The classic therapeutic ketogenic diet was developed for treatment of paediatric epilepsy in 1921 by Dr. Russell Wilder at Mayo Clinic. The formula is high in fat (90–95%), low in protein (25–30%) and low to moderate levels of carbohydrate (5–10%).[6][7][8] A modified version has been created which allows more carbohydrate while maintaining Ketosis such as a Standard Ketogenic Diet or Modified Atkins Diet.

Stony Coral Tissue Loss Disease (SCTLD) Progression

Dichocoenia Stokesii

Dichocoenia stokesii, also known as Stokes’ dichromia, is a species of ctenophore that is found in the open ocean. It is named after the English naturalist William Jardine Stokes. This creature has a transparent body with two long, whiplike tentacles.

It measures up to 2 cm in length. The body contains two rows of cilia which beat rhythmically and propel the animal through the water. Dichocoenia stokesii feeds on small crustaceans and planktonic organisms.

This ctenophore is found in all oceans at depths of up to 200 m. It is most common in temperate waters but can also be found in tropical and polar regions.

Maze Coral

Maze coral (Porites astreoides) is a species of coral found in the Caribbean Sea. It gets its name from its maze-like appearance, with numerous small corallites interconnected by thin walls of living tissue. Maze coral is a slow-growing species, typically only increasing in size by about 1 cm per year.

However, it can reach up to 2 m in diameter and live for over 100 years. This coral is found at depths of 3–30 m, on both rocky and sandy substrates. Maze coral is an important species for the Caribbean reef ecosystem.

It provides habitat for many other organisms, including fish, crabs, and shrimp. Additionally, this coral helps to protect the shoreline from erosion and storm damage. Maze coral can be threatened by pollution, sedimentation, climate change, and disease.

Eusmilia Fastigiata

Eusmilia fastigiata is a species of coral in the family Merulinidae. It is native to the western Atlantic Ocean and Caribbean Sea, where it occurs on reefs at depths of 3–30 m (9.8–98.4 ft). The coral grows in cylindrical or columnar colonies that may be up to 1 m (3.3 ft) tall and 20 cm (7.9 in) in diameter.

The corallites are monomorphic, meaning that they all have the same shape and size, and are arranged in irregular rows on the colony surface. Each corallite has 10-14 septa, which are thin plates of calcium carbonate that divide the interior of the corallite into compartments called locules. The exoskeleton of E. fastigiata is covered with small spines known as cinclides, which serve to protect the coral from predators and reduce fouling by microorganisms and sediment particles.

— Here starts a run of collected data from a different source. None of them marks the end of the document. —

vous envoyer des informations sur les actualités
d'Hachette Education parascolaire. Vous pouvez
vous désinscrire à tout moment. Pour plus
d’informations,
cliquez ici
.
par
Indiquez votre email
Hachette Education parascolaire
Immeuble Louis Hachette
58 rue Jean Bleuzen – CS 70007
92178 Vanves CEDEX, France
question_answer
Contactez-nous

The species is azooxanthellate, meaning it does not contain symbiotic algae known as zooxanthellae within its tissues; it gets its nutrients through filter feeding.

Elliptical Coral

Elliptical coral, also known as oval coral, is a type of coral with an elliptical or oval shape. It is found in the Indo-Pacific region and is a common species of coral in the Great Barrier Reef. Elliptical coral grows to a maximum diameter of about 30 cm (12 in).

The ellipse-shaped corals are found in various colors, including white, pink, blue, and purple.


Elliptical Star Coral is a beautiful and unique coral that can be found in the waters around Hawaii. This coral is known for its elliptical shape and stunning star-like patterns. This coral is a great addition to any saltwater aquarium and will provide your fish with plenty of hiding places and places to explore.